Aims and objectives:
This project aims at developing a novel, low cost, energy-efficient and compact ultra-broadband short-range wireless communication transceiver technology, capable of addressing predicted future network usage requirements. This will be pursued through the exploitation of Resonant Tunnelling Diode (RTD) devices which represent the fastest pure solid-state electronic devices operating at room temperature with reported working frequencies exceeding 1 THz. The project aims at increasing the RTD oscillator output power to over 1 mW at frequencies above 500 GHz through improved circuit design and implementation, and the use of this in basic multi-gigabit wireless communications links.
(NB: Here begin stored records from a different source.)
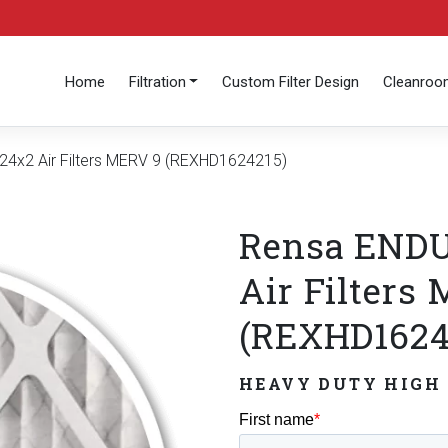
Home
Filtration
Custom Filter Design
Cleanro
4x2 Air Filters MERV 9 (REXHD1624215)
Rensa ENDU
Air Filters
(REXHD1624
HEAVY DUTY HIGH 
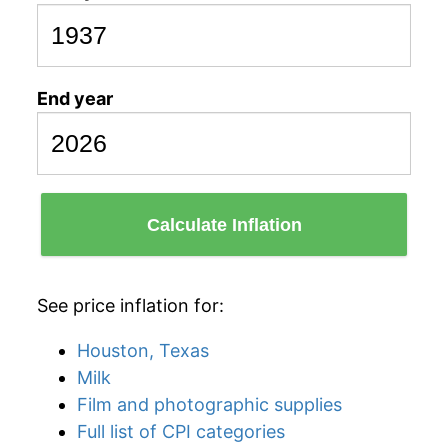
End year
Calculate Inflation
See price inflation for:
Houston, Texas
Milk
Film and photographic supplies
Full list of CPI categories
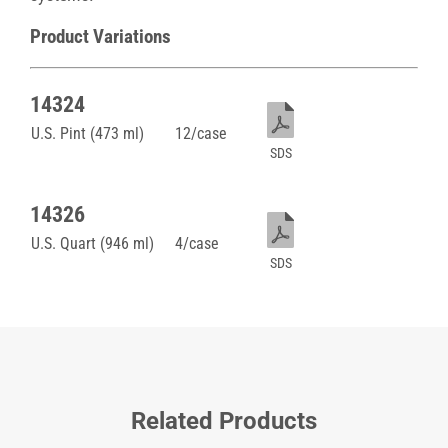
Product Variations
14324
U.S. Pint (473 ml)
12/case
SDS
14326
U.S. Quart (946 ml)
4/case
SDS
Related Products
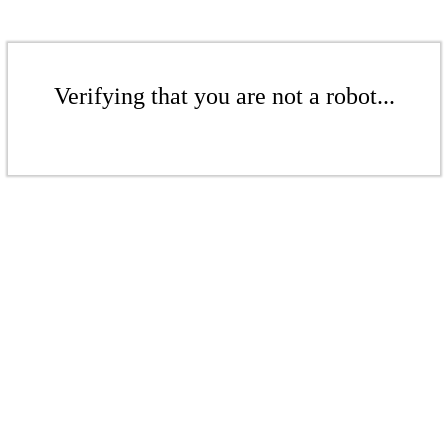
Verifying that you are not a robot...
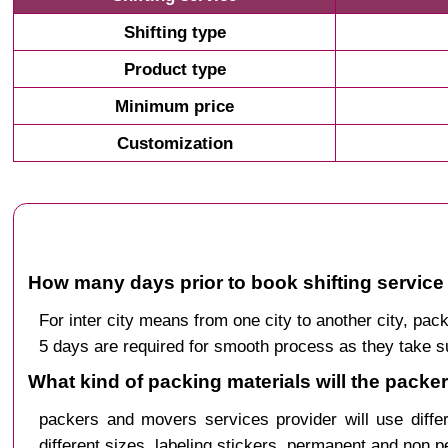
Shifting type
Product type
Minimum price
Customization
How many days prior to book shifting service 
For inter city means from one city to another city, p
5 days are required for smooth process as they take s
What kind of packing materials will the packe
packers and movers services provider will use diffe
different sizes, labeling stickers, permanent and non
Novelty of the research methodology:
On this project, we will also seek to develop high power sources at 600 GHz and 1THz. The higher frequencies provide higher (modulation) bandwidth, while the antenna challenge is reduced since the high permittivity substrate can be isolated with a ground plane and a spin-on dielectric such as benzocyclobutane (BCB) used as a substrate for common planar antennas such as patch antennas. The oscillators will be realised in the recently developed polyimide-based microstrip technology which offers the required low inductance values required to realise THz RTD oscillators. The epitaxial layer design and processing will be optimised to reduce the device contact resistances and the peak current voltage to increase both the device bandwidth and circuit efficiency, respectively.
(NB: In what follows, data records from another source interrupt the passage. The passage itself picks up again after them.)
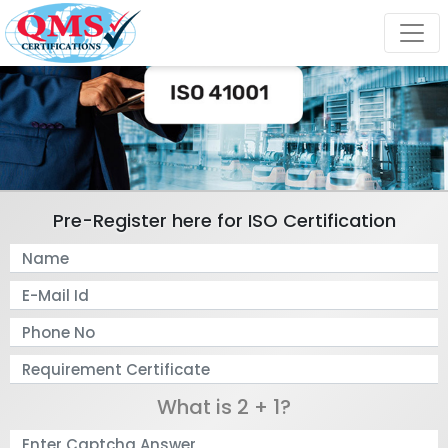
Pre-Register here for ISO Certification
What is 2 + 1?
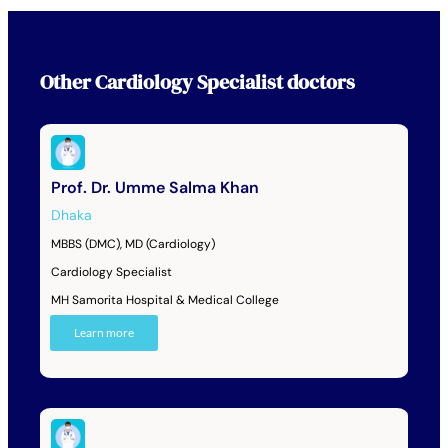
Other
Cardiology Specialist
doctors
Prof. Dr. Umme Salma Khan
Dhaka
MBBS (DMC), MD (Cardiology)
Cardiology Specialist
MH Samorita Hospital & Medical College
Learn more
Alignment to EPSRC's strategies and research areas:
The research topic is aligned to EPSRC priority areas of RF and Microwave Devices, Non-CMOS Device Technology and Manufacturing the Future.
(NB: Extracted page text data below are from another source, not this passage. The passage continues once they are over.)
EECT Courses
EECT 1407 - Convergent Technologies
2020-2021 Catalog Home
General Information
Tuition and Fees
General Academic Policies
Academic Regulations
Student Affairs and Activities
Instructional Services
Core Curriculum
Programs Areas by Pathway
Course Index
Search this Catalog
Its potential applications and benefits:
The terahertz (THz) frequency range has received considerable attention due to its wide applicability. In particular, high-capacity short-distance wireless communication using the wide bandwidth available in the THz range is an important application. Other important applications include imaging, medicine and forensics. The THz spectrum also contains many spectroscopic modes that are of interest in biochemistry, atmospheric and materials research. There are, however, many unfulfilled opportunities owing to lack of low-cost, compact and easily deployable equipment. The success of this project would result in compact room temperature sources that could be readily deployed in the aforementioned fields. Other systems that will benefit include chemical analysis and THz astronomy. Low cost compact THz sources would also be an enabling technology for portal security screening systems for airports, civil buildings and public places. Safe screening through clothing at video rates for short stand-off distances compatible with portal systems would be possible. They would also be useful for non-destructive testing applications.
Any companies or collaborators involved:
This project contributes to the EU iBROW project (www.ibrow-project.eu) and so has links to a number of partners including Nokia Bell Labs.

Studentship Projects

Project Reference Relationship Related To Start End Student Name
EP/N509668/1 01/10/2016 30/09/2021
1805048 Studentship EP/N509668/1 03/10/2016 30/06/2020 Razvan Morariu
Description We have developed a novel on wafer de-embedding technique for characterisation of Resonant Tunnelling Diodes (RTDs) in a stable operation regime. This method consists of isolating the intrinsic device characteristics from any external parasitic elements (metal pads for probing) or stabilising networks (in this case stabilising resistors). This procedure enables accurate characterisation of the RTD for better understanding of the device behaviour under different biasing conditions.
As a second development of the project, we have demonstrated the potential of the resonant tunnelling diode as a square-law detector for communication system applications.
Exploitation Route The device characterisation method can be generically applied in order to model the device's behaviour, enabling thus accurate circuit design capabilities for RTD integration in high efficiency oscillators and detectors.